Kanter is a similar case, particularly given the likelihood that he exercises his 18 million dollar player option for 2018-19. Kanter provides some utility as a bench scorer and could provide balance to scoring-starved outfits but the best the Knicks could hope for would be a likely salary swap, maybe enabling a slight decrease in guaranteed salary owed or a player with skills less duplicative with the Knicks roster.
Kyle O’Quinn is perhaps a better all-around player than either of Noah or Kanter at this point, even if he is extremely inconsistent. His contract only pays $4 million a year and he might be an appealing trade asset for competitive teams seeking cheap backup big help.
Hardaway’s horrific contract is already a sunk cost, but there could be value to find in the player joining the team. The Knicks must learn from their mistakes of the past and not allow THJ to be a gunner without conscience. They have to work him into the offense, build him a role, and hold him to his defensive duties to earn playing time. Word from training camp is that he has already developed a nice chemistry with young Frank Ntilikina, whose role as a playmaker might well be the key to unlocking Hardaway’s more efficient tendencies.
Frank’s performance will be of particular interest to the Knicks chances going forward and could be further vindication for the European scouts in the Knicks organization. Talk in camp was all praise, as it always is this time of year, but it’s been especially reassuring to hear how good his jumper looks. Comparisons to a “young Kyrie Irving” are probably hyperbolic nonsense but if the French Prince proves ready to start from game 1 the Knicks will already have had great success this season. In his preseason debut, Frank was everything as advertised on the defensive end, hounding D’Angelo Russell and making calculated gambles to stymie opposing ball movement. It was glorious. On offense Frank was deferential to a fault and as expected struggled to get to the basket and finish.

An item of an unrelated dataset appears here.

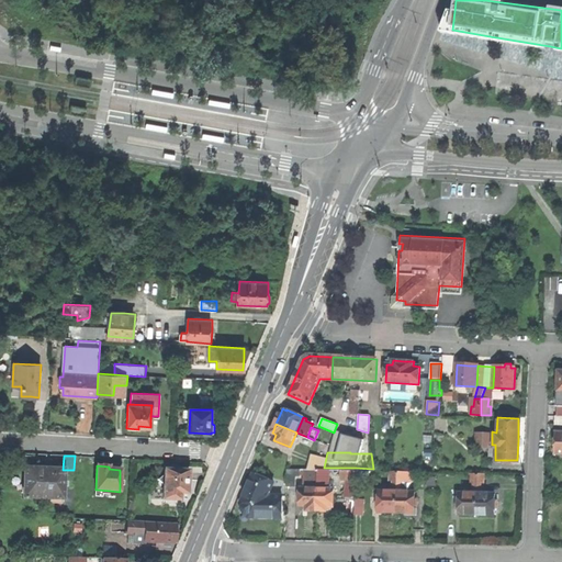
[(304,507),(314,508),(316,467),(285,465),(284,484),(294,485),(294,474),(310,474),(310,485),(298,485),(298,504),(301,504),(304,504),(304,507)]
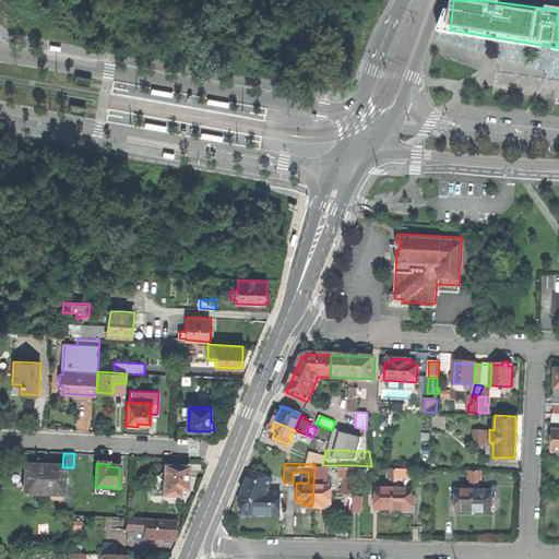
[(322,506),(322,501),(325,501),(329,501),(330,484),(324,484),(324,473),(320,473),(320,465),(314,464),(312,506),(322,506)]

Perhaps the most important aspect of the 2017-18 season will concern Kristaps Porzingis. After a tumultuous year where Phil threatened to trade him, fired his favourite coach and reports of conflict with Hornacek, Porzingis infamously skipped his exit meeting. In everyone’s best interest, the healing must begin between Porzingis and the Knicks organization. Kristaps will be the go-to-guy from day 1 of the Knicks season his development will be the key to the entire year. If he can replicate the growth he showed with the Latvian National Team and play in over 70 games, the season will be a success.
Key areas that Porzingis needs to improve on are his incessant fouling, weak post play, endurance and screen setting. In addition, he still struggles chasing around quicker players but this figures to remain an issue as long as he is playing the 4. The Ryan Anderson types of the world are ever more in vogue, and they make Kristaps pay dearly.

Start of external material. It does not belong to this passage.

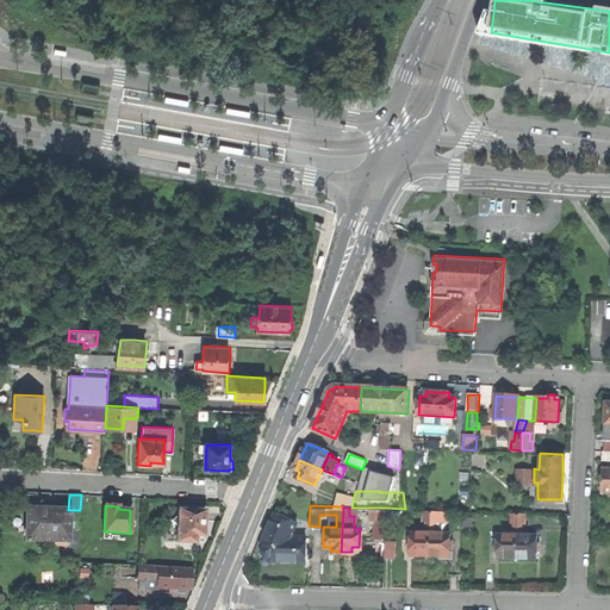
[(372,537),(384,539),(386,508),(368,508),(368,518),(373,518),(372,537)]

For all that, Kristaps will almost certainly be an All-Star this season having only narrowly missed out last year. His performance in the Eurobasket was breathtaking and is a good reminder that there is real substance to the hype with this young player. If used correctly, KP is a mismatch on every offensive possession capable of scoring from anywhere on the court.
Beyond development for their key players and the management of their future cap space, the draft ultimately will be the driving force of this season for the Knicks. Until further notice, the Knicks have their 1st round picks and will be in a position to use them.
Knicks lines were set before the Carmelo Anthony trade at 30.5, which should plummet now that the 10-time All-Star is with OKC. The Knicks could realistically win below 25 games this year, which will put them right in the range to be in the top 5 in the lottery. There are probable franchise level players in that range and drafting one to play with Porzingis is the only realistic way the Knicks can emerge from their current bottom feeder status as something of a contender.
They may have gotten there haphazardly, but the Knicks are on track for some kind of lasting success in the future if (and it’s a big if) they can demonstrate a level of patience that has been so lacking in the past. Knicks fans, as well as the front office, will do well to remember this as the L’s pile up throughout the year.
For the Knicks, down is the only way up.